Por: Julio César Londoño

La invención de la belleza

Uno tiende a pensar que el culto a la belleza de la mujer es antiguo, que siempre estuvimos a sus pies rendidos, pero en realidad se trata de una obsesión reciente.

Las esculturas del neolítico aún representan a la mujer como una criatura de grandes pechos y caderas, y una cabeza muy pequeña, sin facciones. En suma, son mujeres anónimas y lo que se destaca es su fecundidad, ese misterio, y no sus gracias.

Los griegos celebraron la belleza de algunas mujeres, fueron a la guerra por Helena, congelaron en mármol a Friné y adoraron diosas femeninas, pero la verdad es que su canon estético era masculino y que se morían por los muchachos. Cuenta la leyenda que Sócrates quedó estrábico desde que vio a Alcibíades agacharse a recoger una posta.

El cristianismo entroniza el espíritu y degrada la materia, demasiado pesada para volar al cielo. El cuerpo humano es materia corruptible y concupiscente, en especial el cuerpo femenino, que adquiere una importancia negativa: las mujeres bellas son la forma favorita que adopta el demonio.

La Alta Edad Media prolonga esta superstición. Satanás asecha en cada bucle (por eso ellas deben cubrirlos con un manto al entrar al templo). Pero en la Baja Edad Media inventan el amor galante, una actitud romántica que contrarresta parcialmente la satanización de la mujer, y aparecen los primeros vestigios de la moda en las clases bajas (los cosméticos son tan viejos como la especie).

En el Renacimiento los dioses y los demonios pierden terreno, las diosas y las mortales dejan caer el velo, el cuerpo femenino se expone en toda su espléndida desnudez y la belleza exterior se considera reflejo de una pureza interior.
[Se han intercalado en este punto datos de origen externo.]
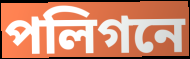
পলিগনে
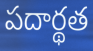
పదార్థత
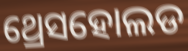
ଥ୍ରେସହୋଲଡ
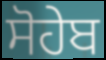
ਸੋਹੇਬ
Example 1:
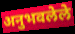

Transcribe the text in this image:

अनुभवलेले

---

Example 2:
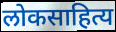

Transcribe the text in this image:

लोकसाहित्य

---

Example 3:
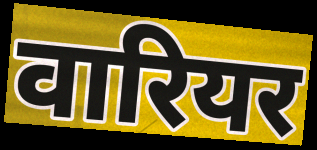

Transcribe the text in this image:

वारियर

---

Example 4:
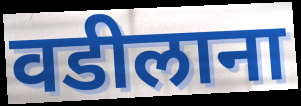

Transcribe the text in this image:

वडीलाना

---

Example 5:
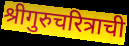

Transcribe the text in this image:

श्रीगुरुचरित्राची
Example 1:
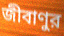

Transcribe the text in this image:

জীবাণুর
Las madonas son lindas, rellenitas y glaciales, como la Venus de Botticelli.

En los siglos siguientes la belleza femenina consolidó paso a paso su poder, el canon perdió unos cuatro kilos por siglo aunque, la verdad sea dicha, los cuidados del cuerpo siguieron siendo un privilegio de las clases altas.
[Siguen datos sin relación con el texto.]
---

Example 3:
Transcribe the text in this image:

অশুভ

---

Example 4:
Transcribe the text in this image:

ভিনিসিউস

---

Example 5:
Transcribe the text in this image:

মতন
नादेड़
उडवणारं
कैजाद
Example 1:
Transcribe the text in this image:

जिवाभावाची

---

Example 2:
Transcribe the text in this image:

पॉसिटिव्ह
El siglo XX fue el de la mujer. Pasó de ama de casa a profesional, tuvo un año más de escolaridad que el hombre, ocupó un porcentaje significativo y creciente de los cargos públicos y privados, sus derechos cívicos y sexuales estuvieron a la par con los del hombre y alcanzaron el monopolio indiscutido de la belleza. Hoy, “belleza humana” significa mujer. Ellas están en la portada de ocho de cada diez revistas y protagonizan nueve de cada diez anuncios comerciales. En la publicidad, el hombre es parte del decorado.

Hay una corriente neomedieval que pretende volver a satanizar la belleza femenina. Afirman que las exigencias de curvas, tersura y esbeltez en el cuerpo de la mujer son una conspiración internacional masculina para reducirla a la condición de objeto. Sus voceras son unas buenas señoras que tienen derecho a lucir sus canas, sobrellevar sus arrugas y arrastrar por el mundo los kilos de su glotonería, sí, pero son voces de la platea que nadie escucha. El gimnasio, las cirugías plásticas, las dietas, las curvas y la esbeltez llegaron para quedarse. No hay nada que hacer. Son operaciones de legítima defensa y el resultado es magnífico y está a la vista.

Todo hace prever que en los próximos decenios ellas, y nosotros, seguiremos luchando contra dos agujas inexorables: la balanza y el reloj. Moriremos en el intento, sin duda. Pero no es menos cierto que hemos logrado ralentizar un poco la velocidad de estas enemigas; que estamos adquiriendo hábitos mejores gracias a esta obsesión, llamémosla así, y que cada día hay más personas hermosas y saludables en las calles.

No insistas, Florence, tengo una cita con Amparo.